Queer Marriage—Threat or Menace?

Marriage is in the forefront of media coverage right now as same-sex marriage is being legalized in more and more states.  In New York, like lambs to the slaughter, many same-sex couples were so eager to publicly surrender their self-sovereignty and independence that they entered a lottery to be among the first to be allowed to marry.  While there is a lot of debate about whether expanding the “right” to marry is a good or bad thing, however, no one seems to be asking whether marriage itself, in whatever form it takes, is a good thing or not.  Both sides of the gay marriage debate take it on faith that marriage is a worthwhile institution—that is, after all, why same-sex couples want in on it.  And that is also why the bigots, who think that allowing queers to marry would lead to matrimony’s eventual demise, believe it so important to defend it from the homos.

But both the advocates and opponents of gay marriage are wrong.  Marriage is a pernicious institution.  At its worst it is a means whereby religion and government coerce people into forming personal relationships that replicate the authoritarian patterns of society.  At its best, it is a ritual in which individuals unwilling to think and live for themselves seek out the approval of the community for their private sexual arrangements.  In any of its manifestations, though, it is a tradition that has no place among free-thinking and free-living people.

Seven Brides for Seven Sisters?

      Marriage has a long history and has taken many forms.  Although the one man/one woman state-sanctioned partnership prevalent in the United States is taken to be “traditional,” there are, and continue to be, many different types of marriage.  Partnerships including multiple spouses, although outlawed in America, continue to exist here and elsewhere and there are numerous instances of same-sex marriages in the historical record.  Homosexual marriage really poses no threat to the institution, as has been demonstrated in Massachusetts, as well as in other countries where homosexual marriage is now legal.

Despite its obvious flaws, marriage is a remarkably resilient and attractive social institution that has managed to survive all sorts of challenges.  Even as the institutional pressures to marry have lessened in western countries, most people believe the hype and marry at some point in their lives.  The fact that people daily see the marriages of their parents, their friends, and even themselves, dissolve around them, does not dissuade them from flocking to the chapels and justices of the peace, in many cases time after time.  People divorce and remarry, often changing their names again and again, in the hope that their next spouse will be “the one.”  People promise the church, the state, and each other that they will stay together forever, for better or for worse, but later change their minds.  And then they do it all over again with someone new.

- - - - - - -

**CHECK YOUR UNDERSTANDING:**
1 - Reproduce verbatim the passage of the essay on marriage from "Despite its obvious" up to and including "with someone new.".
2 - Write the next part of the essay on marriage, picking up after its final sentence.

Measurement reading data
- - - - - - -

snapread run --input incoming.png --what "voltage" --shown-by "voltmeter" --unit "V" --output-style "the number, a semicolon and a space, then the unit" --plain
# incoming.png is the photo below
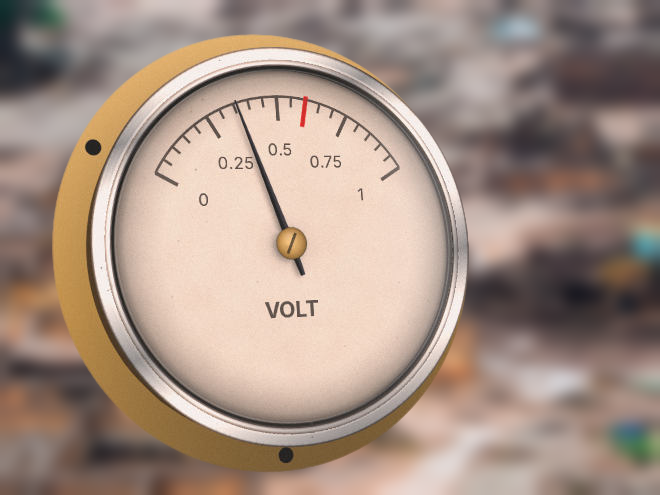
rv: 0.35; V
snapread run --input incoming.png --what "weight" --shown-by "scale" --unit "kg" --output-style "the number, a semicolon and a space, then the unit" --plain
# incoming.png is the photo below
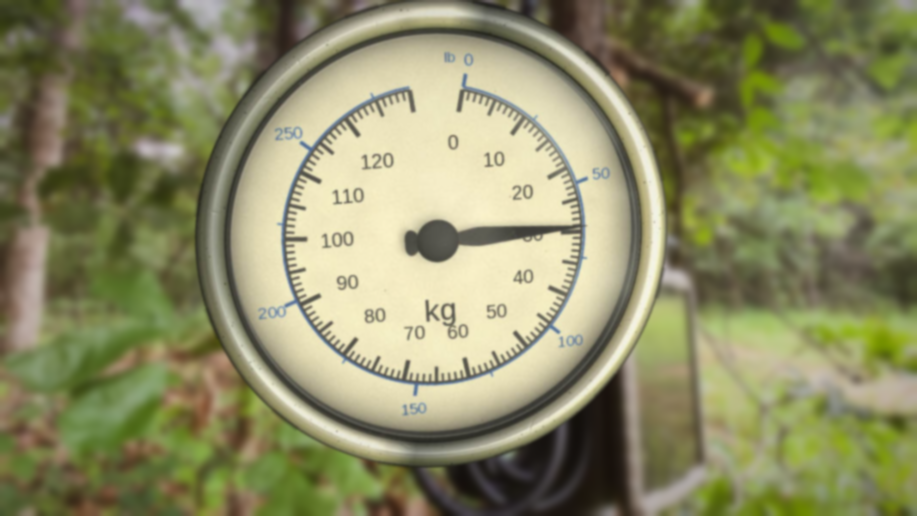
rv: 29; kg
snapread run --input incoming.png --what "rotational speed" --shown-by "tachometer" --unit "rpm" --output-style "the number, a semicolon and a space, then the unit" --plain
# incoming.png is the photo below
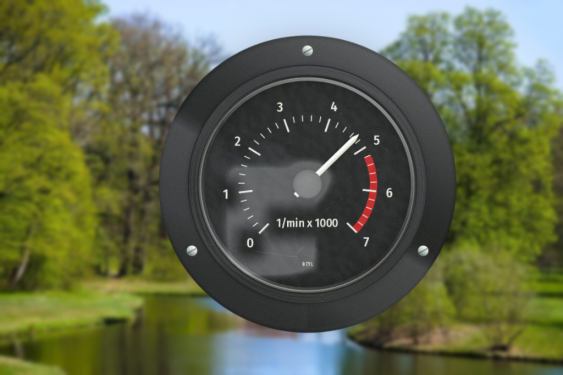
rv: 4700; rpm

- - - - - - -

**EXERCISE ANSWERS:**
1 -
Despite its obvious flaws, marriage is a remarkably resilient and attractive social institution that has managed to survive all sorts of challenges.  Even as the institutional pressures to marry have lessened in western countries, most people believe the hype and marry at some point in their lives.  The fact that people daily see the marriages of their parents, their friends, and even themselves, dissolve around them, does not dissuade them from flocking to the chapels and justices of the peace, in many cases time after time.  People divorce and remarry, often changing their names again and again, in the hope that their next spouse will be “the one.”  People promise the church, the state, and each other that they will stay together forever, for better or for worse, but later change their minds.  And then they do it all over again with someone new.

2 -
There is no rational reason for the continuing appeal of marriage.  There are benefits to marriage, of course, primarily the economic benefits that it entails.  Married people gain access to their partners’ insurance and pension benefits and can extort payment from the partner when their relationship breaks downs and ends in divorce.  But this does not explain why most people marry.  Gay marriage advocates, for instance, specifically reject civil partnerships that would essentially be marriage in everything but name and involve the same legal and financial entanglements, simply because they are not “real” marriage.  Those who marry, or desire to do so, apparently believe that the marriage ceremony itself somehow does something special to a relationship, despite the mountains of evidence to the contrary.

By the Authority Vested in Me…

      At bottom, most people need the approval of others, whether the state-approved authorities or simply their circle of friends and acquaintances, for their relationships.  And marriage is the most obvious outward sign of this approval.  Even if one’s family or friends don’t approve of one’s choice of spouse, the church and/or government can bestow their blessing on the partnership and it is therefore legitimate in the minds of the participants.  That is the real appeal to most of those who marry.

Such approval-seeking behavior is encouraged by the power-that-be in this world.  The state, church, and most institutions desire conformity.  They don’t want people to question authority, they don’t want individuals to think and act for themselves.  They encourage people to see their community, their group, their religion, their government as the basic units of society.  They discourage self-reliance and critical thinking.

Anarchists want to see a different world—one without authority, without a state, without coercion, and without marriage.  That is why most anarchists oppose marriage.  One need only read Emma Goldman or Voltairine de Cleyre (whose essay “They Who Marry Do Ill” follows this rant) to see that libertarians have long rejected the various arguments in favor of marriage.  Anarchists support free thought, free sex, free love, free everything.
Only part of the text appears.